In New York City, a rally was formed at Foley Square in Lower Manhattan. Many gathered in Brooklyn, then walked across the bridge to Manhattan. A group of high school students stood atop a monument, wearing red-stained pants and holding signs with the names of women who died from unsafe abortions.
In Chicago, a protest at Union Park on the Near West Side held several thousand demonstrators who carried signs and chanted, according to the Chicago Sun-Times. Those present included Illinois Lt. Gov. Juliana Stratton and U.S. Rep. Jan Schakowsky. Stratton said that as a mother of four daughters, she fought for them to have more rights not fewer. “Here in Illinois,” Stratton said, “we trust women.”
Stratton said the rally was about economic and racial justice as much as it was about abortion rights. She told the crowd that abortion should be safe, legal and accessible and to take action — to not just march today but to vote in November for candidates who support abortion rights.
Also present was retired marketer Sue Brady. “This is just the beginning,” said Brady, 61. “Everything else is up for grabs.” The Mount Prospect resident carried a sign that read “Next up: No birth control, no same sex marriage, no mixed race marriage, no Brown vs. Board of Education.”
In Orange County, organizers expected between 4,000-5,000 attendees at a 10 a.m. rally at Centennial Park in Santa Ana. Speakers will include Lt. Gov. Eleni Kounalakis and Rep. Katie Porter, D-Irvine, according to ABC 7 Los Angeles. There were also rallies at Pasadena City Hall at 8 am, the U.S. Courthouse in downtown LA at 9 am, and the Harvey Milk Promenade Park in Long Beach at 10 am.
In Los Angeles, a rally began at 10 am outside City Hall. Speakers included Mayor Eric Garcetti, Sen. Alex Padilla (D-CA), and Rep. Maxine Waters (D-L.A.) Also present were Planned Parenthood Federation President and CEO Alexis McGill Johnson and Planned Parenthood CEO Sue Dunlap, according to Los Angeles affiliate KABC.
According to the Guardian, Saturday’s rally in L.A. brought out many people who had never attended such protests before but were called to action seeing reproductive rights in jeopardy. Reginald Wheeler, a lifelong Los Angeles resident, said the event downtown marked his first protest.
“I support women,” he said, adding: “I would hope this is a reality check for those judges.” He added that he worries about what will happen when people don’t have access to abortion. “We’re gonna have a lot of unwanted children, children suffering from homelessness.”
“I can’t work in Texas anymore,” said actress Lisa Ann Walter (of “Abbott Elementary”), referencing the restrictive anti-abortion bill in the state. Walter told Variety that she is working with SAG-AFTRA to inform its members of the reproductive health laws in each state. “We won’t quit until women are guaranteed autonomy all over this country.”
“Abortion is essential healthcare,” said talk show host and actress Ricki Lake.

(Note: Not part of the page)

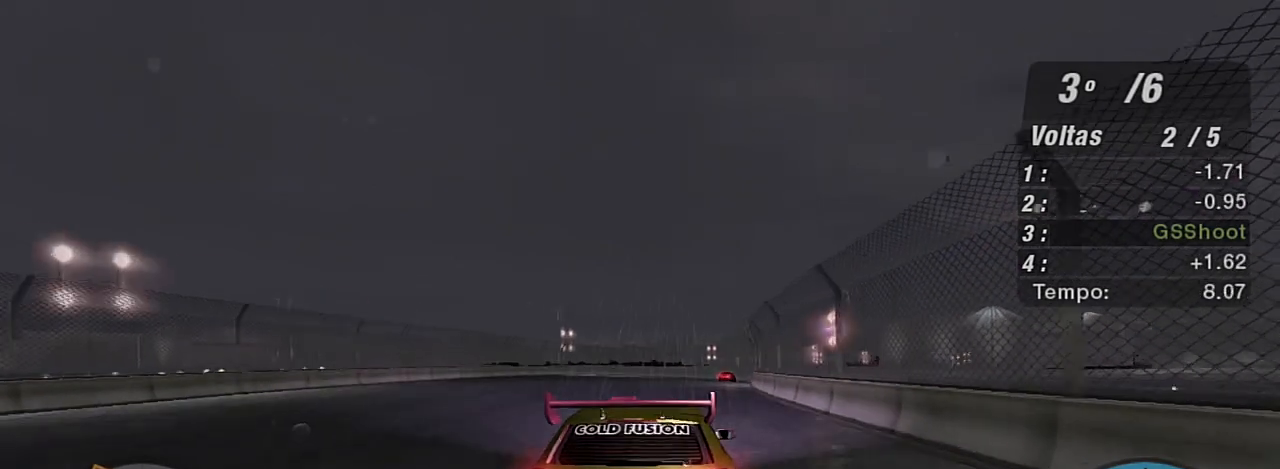
{"buttons": ["R2"], "left_stick": "up-right", "right_stick": "center", "events": [[101, "left_stick", "right"], [234, "left_stick", "up-right"]]}
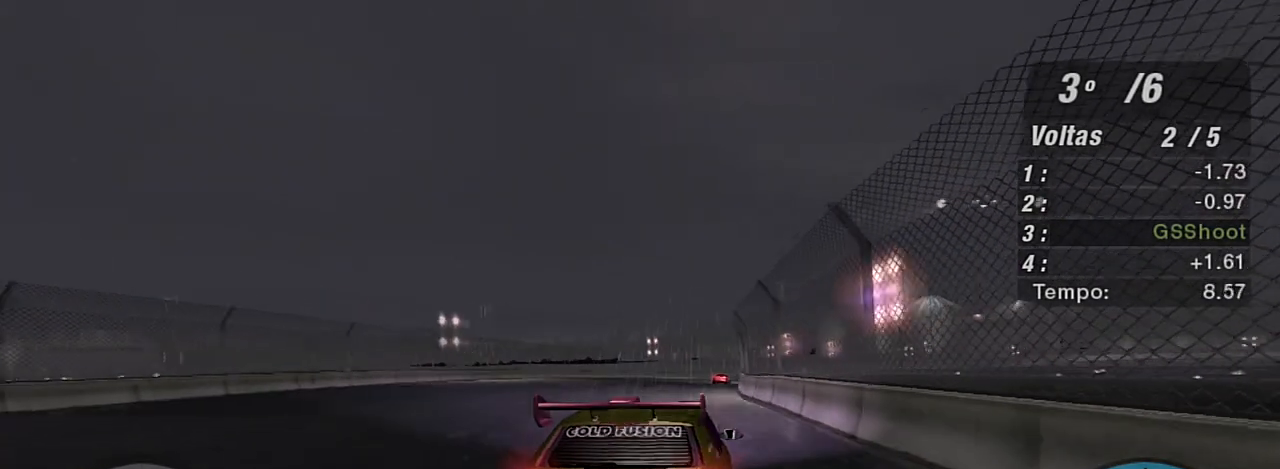
{"buttons": ["R2"], "left_stick": "up-right", "right_stick": "center", "events": [[167, "left_stick", "up-left"], [300, "left_stick", "up-right"]]}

In Austin, TX, protesters gathered at the Texas Capitol. According to NBC’s Austin affiliate KXAN, roughly 3,500 people attended a rally that started at 9;30 am at the Texas AFL-CLO, located at 1106 Lavaca St. They then made their way to the Capitol at 11 am. The march was coordinated by the Travis County Democratic Party in partnership with Planned Parenthood TX voters.
A rally in Houston was organized by the Women’s March in partnership with Planned Parenthood. Demonstrators gathered at City Hall, per KHOU. “They say no choice, we say pro-choice,” chanted the group as they made their way down Walker Street.

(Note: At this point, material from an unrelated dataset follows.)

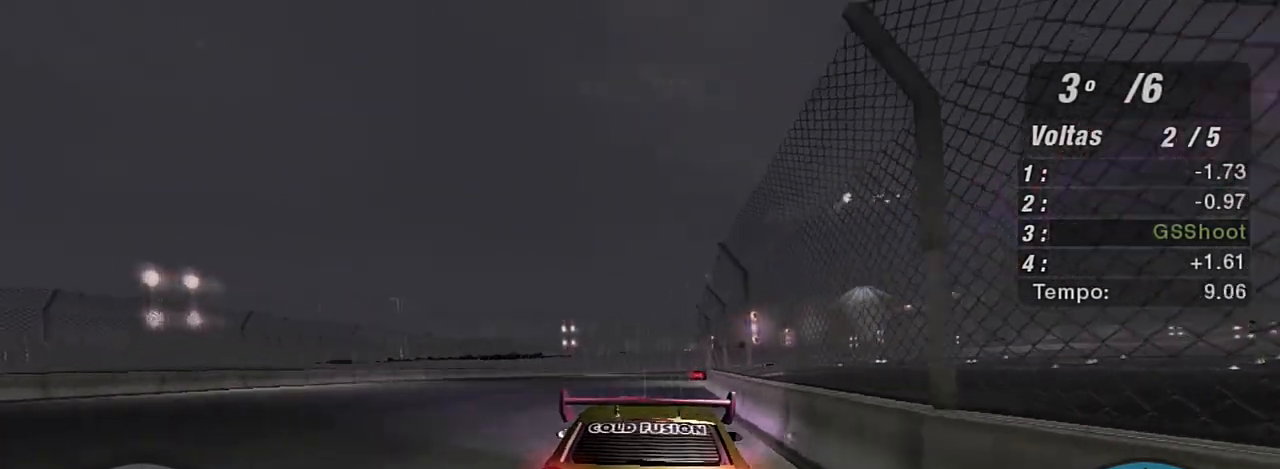
{"buttons": ["R2"], "left_stick": "right", "right_stick": "center", "events": [[234, "left_stick", "center"], [401, "left_stick", "right"]]}
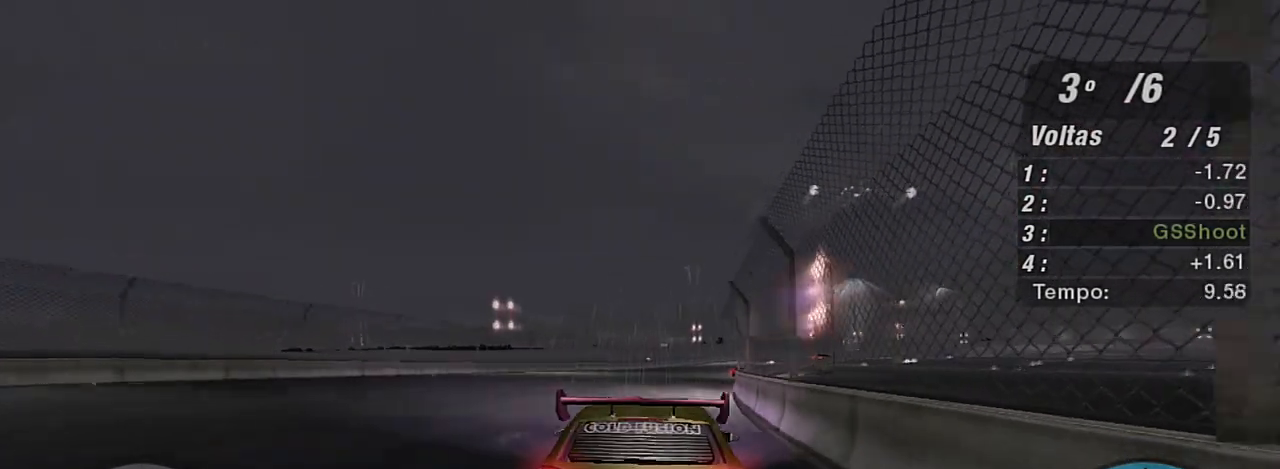
{"buttons": ["R2"], "left_stick": "up-right", "right_stick": "center", "events": [[100, "left_stick", "up-right"], [200, "left_stick", "center"], [334, "left_stick", "up-right"]]}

Rallygoer Ann McCormick was on the front lines of the Roe v. Wade protests in the 70’s. She said history is repeating itself. “It’s disgusting, it’s demoralizing,” she said. “It’s like you can’t look away for a minute.”
In Fort Lauderdale, Fla., hundreds of abortion rights supporters lined several blocks in front of the federal courthouse, drawing continual honks of support from motorists, per the Washington Post. The boisterous demonstrators chanted “Abortion is health care!” while carrying homemade signs such as “No Church Rule in USA” and “Women are not Government Property.”
Standing under Florida’s blazing midday sun, many of the demonstrators said they viewed Saturday’s protest as just the start of a long battle to protect access to abortion in the state. Last month, Florida Gov. Ron DeSantis (R) signed a bill banning abortion after the 15th week of pregnancy, and many of the demonstrators said they will now mobilize to try to defeat his reelection bid in November.